Barbe de gauche, barbe de droite

Publié le 8 avril 2019
Non, le sérieux n'est pas toujours là où l'on croit. Cette chronique d'Anna Lietti paraît tous les mois dans 24heures. Excepté le dessin de Pascal Parrone, en exclusivité pour Bon pour la tête.

Disparition des boucheries et papeteries, prolifération des bars à ongles et «barber shops». Le paysage commercial des villes se meut en accéléré et célèbre le triomphe de cette préoccupation ubermoderne: le soin de soi.

Contrairement aux bars à ongles, les échoppes de barbier me mettent en joie. Elles ont un parfum de nostalgie et de Méditerranée. Mais ma sympathie s’est longtemps teintée d’inquiétude pour ces Figaro du troisième millénaire: est-ce bien raisonnable, les gars? La barbe est de retour, mais pour combien de temps? N’est-il pas risqué d’investir dans un commerce tout entier basé sur une simple mode esthétique?

Puis, j’ai lu/vu, d’abord dans 24Heures, puis dans Mise au point sur RTS Un, des enquêtes sur les nouveaux barbiers. Et je ne me fais plus aucun souci pour eux. J’ai appris en effet qu’ils sont aussi coiffeurs, et armés d’un argument commercial à l’épreuve des modes: ils cassent les prix de la coupe. Résultat, ils siphonnent la clientèle des coiffeurs «historiques», qui ne sont pas contents du tout.
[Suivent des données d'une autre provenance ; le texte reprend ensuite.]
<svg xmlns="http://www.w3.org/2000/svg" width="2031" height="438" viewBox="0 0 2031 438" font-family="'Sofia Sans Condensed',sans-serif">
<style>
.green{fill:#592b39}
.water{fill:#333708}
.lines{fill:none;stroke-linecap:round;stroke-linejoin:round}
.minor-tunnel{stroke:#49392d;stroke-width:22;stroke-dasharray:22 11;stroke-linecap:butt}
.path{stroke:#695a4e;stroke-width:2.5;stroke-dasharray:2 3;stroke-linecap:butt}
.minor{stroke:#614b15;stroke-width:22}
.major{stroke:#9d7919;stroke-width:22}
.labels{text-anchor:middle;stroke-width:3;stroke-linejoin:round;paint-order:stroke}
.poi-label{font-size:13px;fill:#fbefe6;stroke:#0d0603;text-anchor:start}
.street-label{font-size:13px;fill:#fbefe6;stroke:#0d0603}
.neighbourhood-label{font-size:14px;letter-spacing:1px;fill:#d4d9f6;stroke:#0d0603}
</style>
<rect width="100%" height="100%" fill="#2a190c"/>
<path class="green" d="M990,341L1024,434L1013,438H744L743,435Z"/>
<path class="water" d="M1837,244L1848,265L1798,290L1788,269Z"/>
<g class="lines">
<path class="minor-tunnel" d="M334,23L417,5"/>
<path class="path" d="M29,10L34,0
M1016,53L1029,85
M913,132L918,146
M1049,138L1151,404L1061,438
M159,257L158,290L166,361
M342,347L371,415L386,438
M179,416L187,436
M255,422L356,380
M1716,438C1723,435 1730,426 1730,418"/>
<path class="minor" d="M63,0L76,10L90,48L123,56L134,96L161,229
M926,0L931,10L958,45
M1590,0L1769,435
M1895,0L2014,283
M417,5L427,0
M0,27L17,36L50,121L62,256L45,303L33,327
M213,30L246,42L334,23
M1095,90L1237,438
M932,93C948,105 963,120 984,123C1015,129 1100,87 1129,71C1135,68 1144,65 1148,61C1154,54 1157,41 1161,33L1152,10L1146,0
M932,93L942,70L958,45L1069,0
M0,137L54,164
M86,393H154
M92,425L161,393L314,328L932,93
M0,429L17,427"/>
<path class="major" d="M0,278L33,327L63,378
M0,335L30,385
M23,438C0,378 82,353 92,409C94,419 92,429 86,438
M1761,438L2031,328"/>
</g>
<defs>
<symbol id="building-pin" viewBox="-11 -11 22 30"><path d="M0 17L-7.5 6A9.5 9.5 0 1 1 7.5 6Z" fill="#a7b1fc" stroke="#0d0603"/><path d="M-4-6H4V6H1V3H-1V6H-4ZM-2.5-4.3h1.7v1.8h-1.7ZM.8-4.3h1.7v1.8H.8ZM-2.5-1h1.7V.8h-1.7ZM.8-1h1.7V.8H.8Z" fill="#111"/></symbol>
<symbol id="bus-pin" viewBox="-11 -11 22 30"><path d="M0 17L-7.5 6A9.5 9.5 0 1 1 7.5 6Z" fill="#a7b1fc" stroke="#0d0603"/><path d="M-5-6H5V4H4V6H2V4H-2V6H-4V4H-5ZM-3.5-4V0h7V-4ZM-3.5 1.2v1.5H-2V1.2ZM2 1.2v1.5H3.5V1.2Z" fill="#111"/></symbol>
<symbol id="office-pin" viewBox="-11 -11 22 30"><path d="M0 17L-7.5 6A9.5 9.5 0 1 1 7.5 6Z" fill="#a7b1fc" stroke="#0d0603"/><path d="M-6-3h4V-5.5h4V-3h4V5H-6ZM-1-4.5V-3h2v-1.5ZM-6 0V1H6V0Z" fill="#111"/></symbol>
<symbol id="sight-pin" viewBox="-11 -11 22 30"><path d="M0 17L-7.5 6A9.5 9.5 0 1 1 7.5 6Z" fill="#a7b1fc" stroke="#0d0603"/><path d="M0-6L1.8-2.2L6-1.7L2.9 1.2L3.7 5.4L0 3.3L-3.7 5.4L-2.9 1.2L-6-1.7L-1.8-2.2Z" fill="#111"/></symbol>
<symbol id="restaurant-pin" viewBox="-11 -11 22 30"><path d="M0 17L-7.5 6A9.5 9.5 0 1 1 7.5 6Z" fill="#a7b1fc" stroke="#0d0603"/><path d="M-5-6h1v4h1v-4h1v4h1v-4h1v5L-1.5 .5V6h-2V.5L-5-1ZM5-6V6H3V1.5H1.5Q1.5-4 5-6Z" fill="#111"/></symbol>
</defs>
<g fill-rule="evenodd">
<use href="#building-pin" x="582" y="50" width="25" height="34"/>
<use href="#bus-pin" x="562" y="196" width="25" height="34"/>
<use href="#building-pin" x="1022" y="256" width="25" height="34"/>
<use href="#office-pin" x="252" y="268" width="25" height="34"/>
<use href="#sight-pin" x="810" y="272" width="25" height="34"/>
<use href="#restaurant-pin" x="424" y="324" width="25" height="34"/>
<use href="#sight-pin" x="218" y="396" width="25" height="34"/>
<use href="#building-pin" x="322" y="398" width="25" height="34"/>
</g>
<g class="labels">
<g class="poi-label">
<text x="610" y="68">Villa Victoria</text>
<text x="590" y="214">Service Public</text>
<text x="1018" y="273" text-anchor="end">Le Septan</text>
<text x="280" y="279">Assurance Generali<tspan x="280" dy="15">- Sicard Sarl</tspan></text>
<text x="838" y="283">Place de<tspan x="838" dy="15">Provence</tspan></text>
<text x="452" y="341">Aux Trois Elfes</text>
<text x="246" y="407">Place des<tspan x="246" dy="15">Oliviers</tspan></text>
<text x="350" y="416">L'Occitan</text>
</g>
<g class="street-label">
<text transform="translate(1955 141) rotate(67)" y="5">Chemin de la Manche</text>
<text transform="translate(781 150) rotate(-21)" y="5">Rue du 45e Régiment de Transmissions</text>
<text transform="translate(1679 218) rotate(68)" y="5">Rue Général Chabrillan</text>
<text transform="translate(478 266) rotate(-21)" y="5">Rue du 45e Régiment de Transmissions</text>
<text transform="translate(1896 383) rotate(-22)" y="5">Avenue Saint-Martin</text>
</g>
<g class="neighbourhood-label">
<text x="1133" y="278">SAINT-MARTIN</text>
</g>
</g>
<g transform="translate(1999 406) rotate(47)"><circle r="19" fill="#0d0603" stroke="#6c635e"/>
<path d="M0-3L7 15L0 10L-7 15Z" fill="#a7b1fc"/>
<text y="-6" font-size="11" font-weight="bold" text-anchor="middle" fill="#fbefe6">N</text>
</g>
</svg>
Le métier est déjà très mal payé et les marges incompressibles, expliquent ces derniers, qui réclament un meilleur respect de la convention collective.

Mais en filigrane, c’est encore une autre thématique, plus complexe, qui ressort de ces enquêtes. Formulée à la louche: le coiffeur historique est italien, le barbier émergeant albanais du Kosovo. Il emploie volontiers des travailleurs précaires sur appel. Par exemple, des réfugiés syriens. 

 Et voilà comment tout se complique pour la citoyenne à fibre sociale que je me flatte d’être: je suis favorable à l’accueil des réfugiés, en bien plus grand nombre qu’actuellement. Je suis également opposée à l’uberisation du marché du travail. Comment je concilie les deux? Ce qui me sauve provisoirement c’est que je n’ai pas de barbe. Je ne dois pas choisir entre coiffeur et «barber shop».

Mais je le vois bien: un jour ou l’autre, inévitablement, je vais devoir affronter le brutal dilemme: une certaine uberisation des sociétés n’est-elle pas le prix à payer (comme en Allemagne) pour une généreuse ouverture des frontières? Si oui, suis-je prête à l’accepter? Jusqu’à quel point? Aïe. Dur de faire le deuil des réponses simples.

En attendant, je vous laisse méditer sur la question subsidiaire: une barbe «low cost» taillée par un réfugié est-elle de gauche ou de droite?